HyperLogLog’s killer feature for distributed systems is mergability. To combine two HLLs, simply take the maximum value for each register:

def merge(self, other):
    """Merge another HLL into this one."""
    if self.precision != other.precision:
        raise ValueError("Cannot merge HLLs with different precision")
    
    for i in range(self.num_registers):
        self.registers[i] = max(self.registers[i], other.registers[i])

# Usage: aggregate counts across shards
def count_unique_across_shards(shard_data):
    """
    Each shard has its own HLL. Merge them for global count.
    """
    combined = HyperLogLog(precision=14)
    
    for shard_id, items in shard_data.items():
        shard_hll = HyperLogLog(precision=14)
        for item in items:
            shard_hll.add(item)
        combined.merge(shard_hll)
        print(f"After merging shard {shard_id}: {combined.count():.0f}")
    
    return combined.count()

This enables powerful patterns: count unique users per hour, then merge for daily counts. Aggregate across geographic regions. Combine results from different microservices.
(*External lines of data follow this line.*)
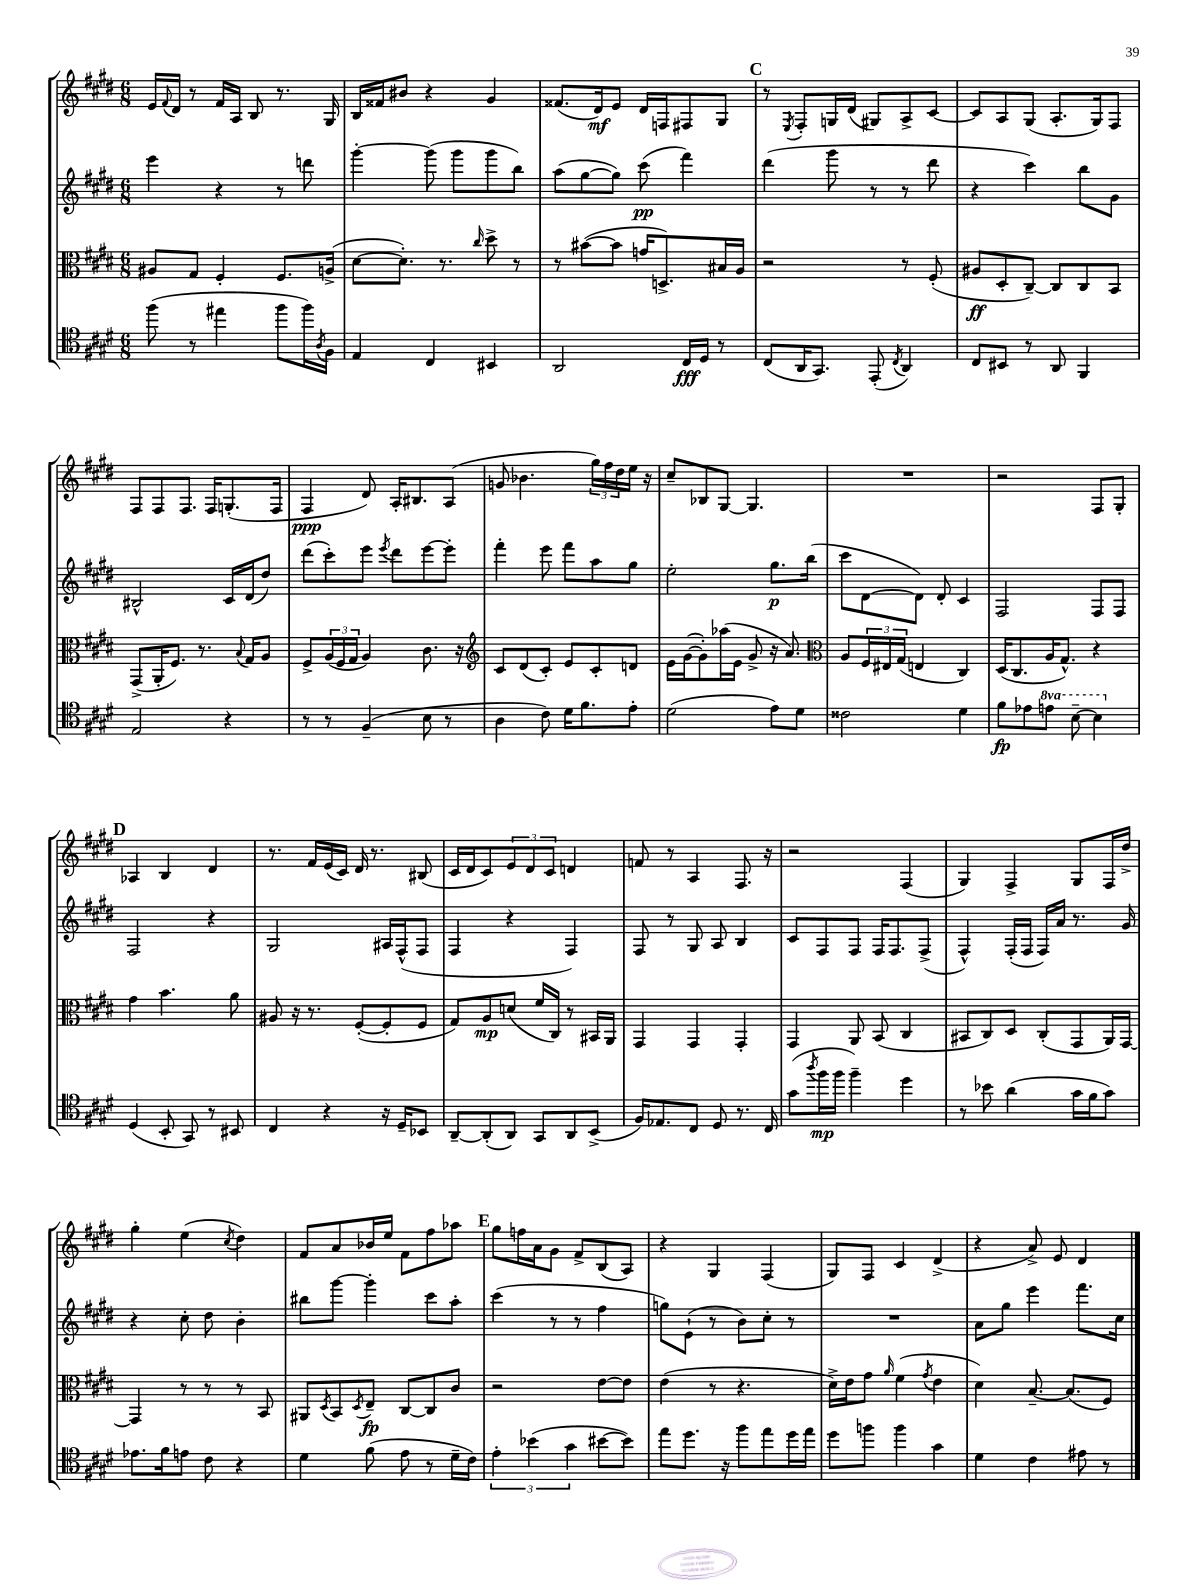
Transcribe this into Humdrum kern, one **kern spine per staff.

**kern	**kern	**kern	**kern
*staff4	*staff3	*staff2	*staff1
*clefC4	*clefC3	*clefG2	*clefG2
*k[f#c#g#d#]	*k[f#c#g#d#]	*k[f#c#g#d#]	*k[f#c#g#d#]
*M6/8	*M6/8	*M6/8	*M6/8
(8ff#\	8A#/L	4eee\	16e/LL
.	.	.	8qqf#/
.	.	.	16d#/JJ
8r	8G#/J	.	8r
4ee#\	4F#'/	4r	16f#/LL
.	.	.	16A/JJ
.	.	.	8B/
8ff#\L	8.F#/L	8r	8.r
16ff#\L)	.	8ddd\	.
8qA/	.	.	.
16F#\JJ	(16A^/Jk	.	16G#/
=	=	=	=
4E/	[8d#\L	[4ggg#'\	16B/LL
.	.	.	16f##/J
.	8.d#'\]J)	.	8b#/J
4C#/	.	(8ggg#\]	4r
.	8.r	.	.
.	.	8ggg#\L	.
.	16qqcc#/	.	.
4BB#/	8dd#^\	8ggg#\	4g#/
.	8r	8bb\J)	.
=	=	=	=
2AA/	8r	(8aa\L	(8.f##/L
.	([8b#\L	[8gg#\	.
.	.	.	16d#/k)
.	8b#\]J	8gg#\]J)	8e/J
.	16g/LK	(8ccc#\	16d#/LL
.	8.D^/)	.	16F/J
16C#/LL	.	4fff#\)	8F#/
16D#/JJ	.	.	.
8r	16B#/L	.	8G#/J
.	16A/JJ	.	.
=	=	=	=
(8C#/L	2r	(4ddd#\	8r
.	.	.	8qE/
16AA/K	.	.	8F#'/L
8.GG#/J)	.	.	.
.	.	8ggg#\	16G/L
.	.	.	(16d#/JJ
(8EE'/	.	8r	8G#/L)
8qC#/	.	.	.
4AA/)	8r	8r	8A^/
.	(8F#'/	8ddd#\	[8c#/J
=	=	=	=
8C#/L	8A#/L	4r	8c#/]L
8BB#/J	8D#'/	.	8A/
8r	[8C#~/J)	4ccc#\)	(8G#/J
8AA/	8C#/]L	.	8.A'/L
4FF#/	8C#/	8bb\L	.
.	.	.	16G#/k)
.	8BB/J	8g#\J	8F#/J
=	=	=	=
2E/	(8GG#^/L	2B#^^/	8F#/L
.	16AA'/K	.	8F#/
.	8.F#/J)	.	.
.	.	.	8.F#/J
.	8.r	.	.
.	.	.	16F#/LK
4r	.	16c#/LL	(8.G'/
.	8qqB/	.	.
.	16G#/LK	(16d#/J	.
.	8A/J	8dd#/J)	.
.	.	.	16F#/Jk
=	=	=	=
8r	8F#^/L	(8ddd#\L	4F#/
8r	(24A/L	8ccc#'\)	.
.	24F#/	.	.
.	24G#/JJ	.	.
(4F#~/	4A/)	8eee\J	8d#/)
.	.	8qeee/	.
.	.	8ddd#\L	16A'/LK
.	.	.	8.B#/
8B\	8.c#\	[8eee\	.
8r	.	8eee'\]J	(8A/J
.	16r	.	.
=	=	=	=
*	*clefG2	*	*
4A\	8c#/L	4fff#'\	8g/
.	(8d#/	.	4.b-\
8c#\)	8c#'/J)	8eee\	.
16d#\LK	8e/L	8fff#\L	.
8.f#\	.	.	.
.	8c#'/	8aa\	24gg#\LL)
.	.	.	24ff#\
.	.	.	24dd#\
8e'\J	8d/J	8gg#\J	16ee\JJ
.	.	.	16r
=	=	=	=
(2d#\	16e\LL	2ee'\	8cc#~/L
.	([16g#\J	.	.
.	8g#'\])	.	8B-/
.	(16aa-\L	.	[8G#/J
.	16e\JJ	.	.
.	8g#^/	.	4.G#/]
8e\L)	16r	8.gg#\L	.
.	8.a/)	.	.
8d#\J	.	.	.
.	.	(16bb\Jk	.
=	=	=	=
*	*clefC3	*	*
2c##\	8A/L	8ccc#\L	2.r
.	24F#/L	[8d#\	.
.	24E#/	.	.
.	(24G#/JJ	.	.
.	4E/	8d#\]J)	.
.	.	8d#'/	.
4d#\	4C#/)	4c#/	.
=	=	=	=
8f#\L	(16D#/LK	2F#/	2r
.	8.C#/	.	.
8e-\	.	.	.
8ee\J	16A/K	.	.
.	8.G#^^/J)	.	.
[8b~\	.	.	.
4b\]	4r	8F#/L	8F#/L
.	.	8F#/J	8G#'/J
=	=	=	=
(4D#/	4g#\	2F#/	4A-/
8BB'/	4.b\	.	4B/
8GG#/)	.	.	.
8r	.	4r	4d#/
8BB#/	8a\	.	.
=	=	=	=
4C#/	8A#/	2G#/	8.r
.	16r	.	.
.	8.r	.	16f#/LL
4r	.	.	(16e/
.	.	.	16c#/JJ)
.	([8F#'/L	.	16d#/
.	.	.	8.r
16r	8F#'/]	16A#/LL	.
16D#~/LK	.	(16F#^^/J	.
8BB-/J	8F#/J	8F#/J	(8B#/
=	=	=	=
[8AA~/L	8G#/L)	4F#/	16c#/LL
.	.	.	16d#/J
(8AA'/]	8A/	.	8c#/)
8AA/J)	(8d/J	4r	12e/
.	.	.	12d#/
8GG#/L	16f#/LL	.	.
.	.	.	12c#/J
.	16C#/JJ)	.	.
8AA/	8r	4F#/)	4d/
(8BB^/J	16BB#/LL	.	.
.	16AA/JJ	.	.
=	=	=	=
16F#/LK)	4GG#/	8F#/	8f/
8.E-/	.	.	.
.	.	8r	8r
8C#/J	4GG#/	8G#/	4A/
8D#/	.	8A/	.
8.r	4GG#'/	4B/	8.F#/
16C#/	.	.	16r
=	=	=	=
(8g#\L	4GG#/	8c#/L	2r
8qaa/	.	.	.
16ff#\L	.	8F#/	.
16ff#\JJ	.	.	.
4ff#~\)	8AA/	8F#/J	.
.	(8BB/	16F#/LK	.
.	.	8.F#/	.
4dd#\	4C#/	.	(4F#/
.	.	(8F#^/J	.
=	=	=	=
8r	8BB#/L	4F#^^/)	4G#/)
8b-\	8C#/)	.	.
(4a\	8D#/J	(16F#'/LL	4F#^/
.	.	16F#/JJ	.
.	(8C#'/L	16F#/LL)	.
.	.	16a/JJ	.
16g#\LL	8GG#/	8.r	8G#/L
16f#\J	.	.	.
8g#\J)	16AA/L)	.	16F#/L
.	[16GG#/JJ	16g#/	16dd#^/JJ
=	=	=	=
8.e-\L	4GG#/]	4r	4gg#'\
16f#\k	.	.	.
8e\J	8r	8cc#'\	(4ee\
8c#\	8r	8dd#\	.
.	.	.	8qcc#/
4r	8r	4b'\	4dd#\)
.	8BB/	.	.
=	=	=	=
4d#\	8AA#/L	8bb#\L	8f#/L
.	8qD#/	.	.
.	8BB/	[8ggg#\J	8a/
.	8qD#/	.	.
(8f#\	8E~/J	4ggg#'\]	16b-/L
.	.	.	16ee/JJ
8e\	[8C#/L	.	8f#\L
8r	8C#/]	8ccc#\L	8ff#\
16d#~\LL	8c#/J	8aa'\J	8aa-\J
16c#\JJ)	.	.	.
=	=	=	=
6e'\	2r	(4ccc#\	8gg#\L
.	.	.	16ff\L
(6b-\	.	.	.
.	.	.	16a\J
.	.	8r	8g#\J
6g#\	.	.	.
.	.	8r	8f#^/L
[8b#\L	[8e\L	4ff#\	(8B/
8b#\]J)	8e\]J	.	8A/J)
=	=	=	=
8ee\L	(4e\	8gg\L)	4r
8.dd#\J	.	(8e`\J	.
.	8r	8r	4G#/
16r	.	.	.
8ff#\L	4.r	8b\L)	.
8ee\	.	8cc#'\J	(4F#/
16dd#\L	.	8r	.
16ee\JJ	.	.	.
=	=	=	=
8dd#\L	16d#^\LL)	2.r	8G#/L)
.	16e\J	.	.
8ff\J	8g#\J	.	8F#/J
.	16qqa/	.	.
4ff\	(4f#\	.	4c#/
.	8qg#/	.	.
4g#\	4e\	.	(4d#^/
=	=	=	=
4d#\	4d#\)	8a\L	4r
.	.	8gg#\J	.
4c#\	[8.B~/	4eee\	8a^/)
.	.	.	8e/
.	(8.B/]L	.	.
8e#\	.	8.fff#\L	4d#/
8r	8F#/J)	.	.
.	.	16cc#\Jk	.
==	==	==	==
*-	*-	*-	*-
All without coordination or data movement.

Production Usage: Redis and Beyond

In production, you’ll rarely implement HLL yourself. Redis provides excellent native support:

import redis

def track_daily_unique_users():
    """Track unique visitors using Redis HyperLogLog."""
    r = redis.Redis()
    
    # Add users to today's HLL
    today_key = "unique_visitors:2024-01-15"
    
    # PFADD returns 1 if the internal state changed
    r.pfadd(today_key, "user_123", "user_456", "user_789")
    r.pfadd(today_key, "user_123")  # Duplicate, won't increase count
    
    # PFCOUNT returns the approximate cardinality
    daily_count = r.pfcount(today_key)
    print(f"Unique visitors today: {daily_count}")
    
    # Merge multiple days for weekly count
    week_keys = [f"unique_visitors:2024-01-{day:02d}" for day in range(9, 16)]
    r.pfmerge("unique_visitors:week_2", *week_keys)
    weekly_count = r.pfcount("unique_visitors:week_2")
    print(f"Unique visitors this week: {weekly_count}")

# Redis HLL uses 12KB per key regardless of cardinality
# You can store millions of counters efficiently

Other platforms offer similar functionality:

BigQuery: APPROX_COUNT_DISTINCT() uses HLL++ internally
ClickHouse: uniqHLL12() function with configurable precision
Presto/Trino: approx_distinct() with optional accuracy parameter
PostgreSQL: postgresql-hll extension

When to Use (and When Not To)

HyperLogLog excels when:

High cardinality: Millions or billions of unique elements
Memory constrained: Can’t afford linear memory growth
Approximate is acceptable: Business decisions don’t require exact counts
Distributed aggregation: Need to merge counts across nodes/time

Consider alternatives when:

Low cardinality: For thousands of uniques, just use a set
Exact counts required: Billing, compliance, or audit scenarios
Need element membership: HLL can’t tell you if a specific item was seen (use Bloom filters)
Frequency matters: Count-Min Sketch tracks how often elements appear, not just existence

The 12KB footprint and sub-1% error rate make HyperLogLog the default choice for cardinality estimation at scale. Every analytics system you use likely relies on it—now you understand why.